= EXCERPTED PASSAGE =
------------------------
On one front, there has been incredibly positive change. At the beginning of the 2011 college football season, 19 head coaches of color, including 17 African-Americans, led teams at the Football Bowl Subdivision (FBS) schools. This includes six new hires for this season.

Not long ago, there were only six coaches of color and very real threats of Title VII lawsuits by the Black Coaches and Administrators (BCA), which issues an annual hiring report card.

A report released Tuesday by The Institute for Diversity and Ethics in Sport (TIDES) titled “Mild Progress Continues: Assessing Diversity Among Campus and Conference Leaders for Football Bowl Subdivision (FBS) Schools in the 2011-12 Academic Year” addresses the fact that other positions, such as athletic director and conference commissioner, reflect little if any progress.

At the 120 FBS campuses, Whites held 91.2 percent of the 365 campus leadership positions. White men held 84.2 percent of the athletic director positions. Fourteen men of color held athletic director positions. There were no African-American, Latina, Asian or Native American women serving as athletic directors at FBS schools. Of 120 college president positions, 75 percent were held by White males.
------------------------
= COLLECTED MATERIAL =
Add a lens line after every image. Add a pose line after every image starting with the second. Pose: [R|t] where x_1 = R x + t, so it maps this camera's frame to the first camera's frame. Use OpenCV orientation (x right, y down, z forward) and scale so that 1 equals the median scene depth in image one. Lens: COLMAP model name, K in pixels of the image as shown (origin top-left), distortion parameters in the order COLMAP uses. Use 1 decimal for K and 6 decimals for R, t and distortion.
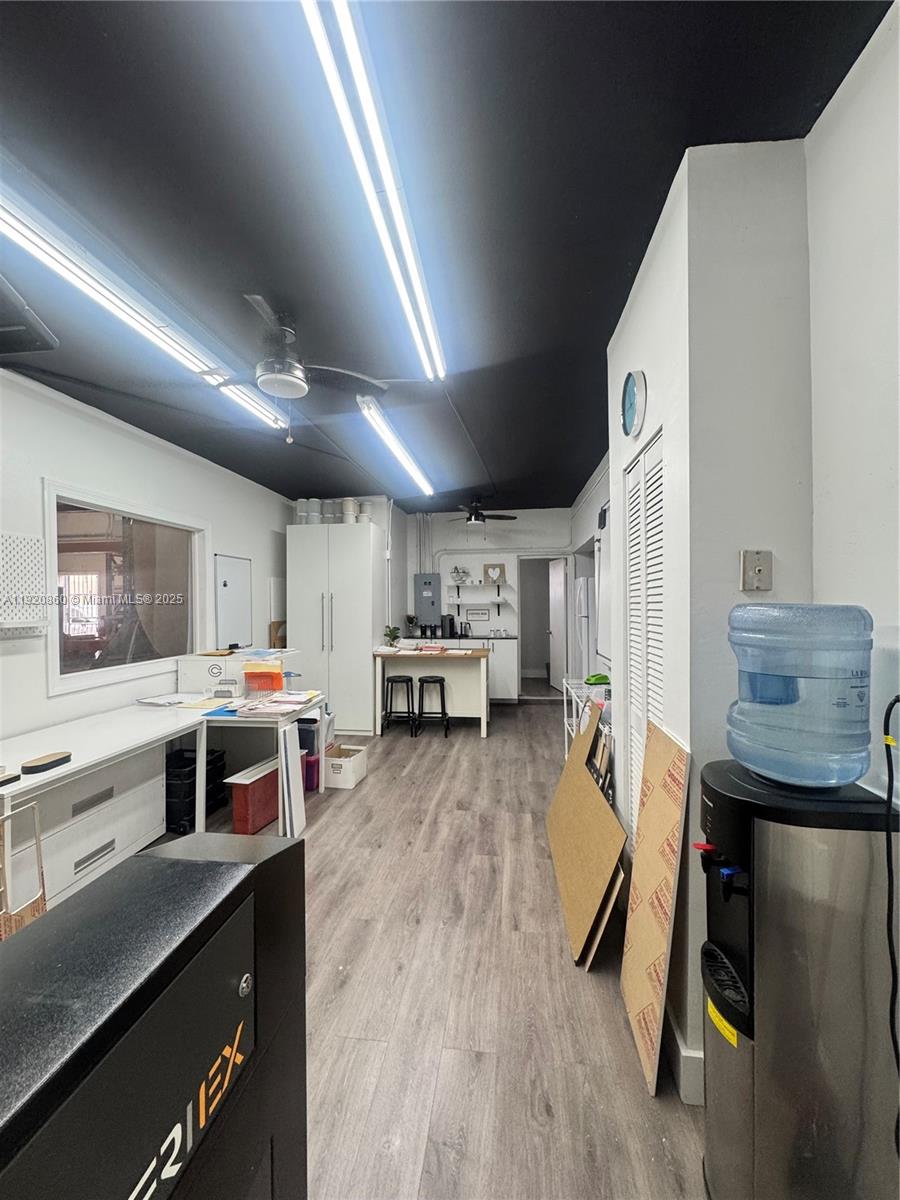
------------------------
= EXERCISE =
Using the excerpt above on diversity in college football leadership, answer these questions:
1. How many head coaches of color led FBS teams at the beginning of the 2011 season?
2. Which organization issues an annual hiring report card?
3. What percentage of the 120 college president positions were held by White males?

= TASK ANSWER =
1. 19 head coaches of color.
2. The Black Coaches and Administrators (BCA).
3. 75 percent.